Poi, il governo, al Senato, è stato costretto a fare marcia indietro e a chiedere lo stralcio delle disposizioni in materia pensionistica, prive di copertura, grazie alla meritoria resistenza della Rgs. In caso contrario sarebbe diventata problematica la conversione del decreto Madia prima della sua scadenza. Ma le misure spicciole precedono, a nostro avviso, un’operazione più importante. Il ministro Giuliano Poletti ha promesso che in autunno il governo esaminerà compiutamente la questione della flessibilità dell’età pensionabile.

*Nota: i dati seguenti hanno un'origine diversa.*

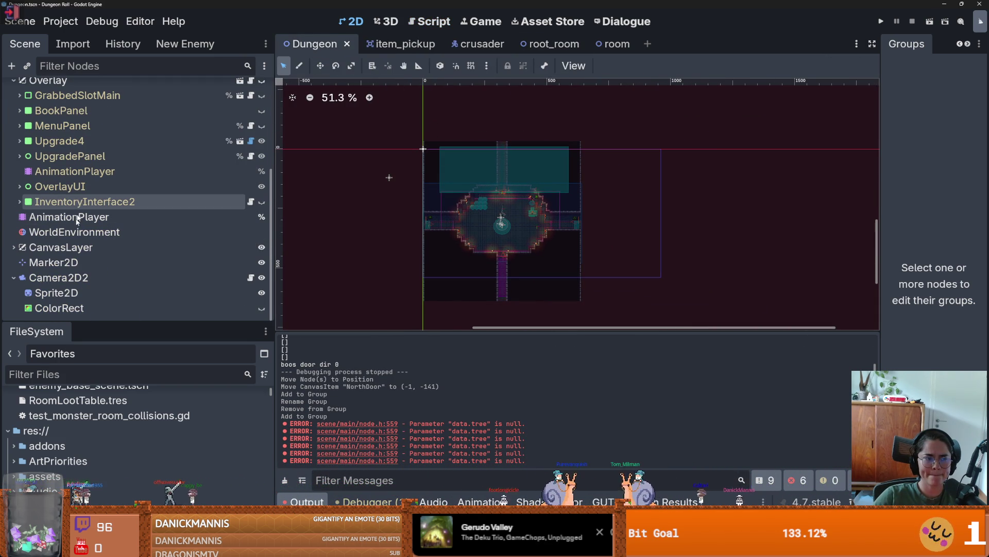
left_click(56, 262)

Tale opzione trova sostegno più o meno in tutti i principali partiti e consiste, nella sostanza, nel ripristino del pensionamento di anzianità, magari con una piccola correzione in aumento dell’età pensionabile (si parla di 62 anni come soglia minima) e con l’introduzione di meccanismi incentivanti/disincentivanti.

Proprio perché è diffuso il desiderio di affossare la legge Fornero, la richiesta di questa modifica è in campo da tempo in modo multipartisan. Tanto che un acuto commentatore come Davide Colombo su Il Sole 24Ore ha ribattezzato quel provvedimento Legge Concordia, con riferimento al naufragio della nave da crociera. La flessibilità del pensionamento non è stata ancora approvata per via degli oneri che sarebbero necessari. Ma – lo abbiamo capito – l’attuale esecutivo ormai ha mollato gli ormeggi ed è disposto a tutto, infischiandosene dei problemi di copertura. Sarebbe, però, profondamente errata – e pericolosa per un Paese perennemente sotto esame a Bruxelles – una misura di carattere generale (applicabile anche a chi il lavoro continua ad averlo ma vuole anticipare per motivi suoi il pensionamento) a modifica dei requisiti previsti dalla riforma Fornero per l’età pensionabile. L’ordinamento non può tornare alla situazione precedente tale riforma quando era possibile andare in quiescenza anche in età inferiore a 60 anni grazie al canale della anzianità che, a fronte di 40 anni di contribuzione, non richiedeva alcun vincolo anagrafico.

Non si dimentichi che, ancora nel 2010, l’età media di coloro che percepirono il trattamento di anzianità era pari a 58,3 anni se dipendenti, a 59,1 anni se autonomi. Inoltre, prima o poi il sistema Paese dovrà pure prendere atto che, in considerazione dei trend demografici presenti e attesi, occorrerà lavorare più a lungo e investire quindi in interventi a favore dell’invecchiamento attivo, piuttosto che mandare in pensione persone ancora in grado di lavorare.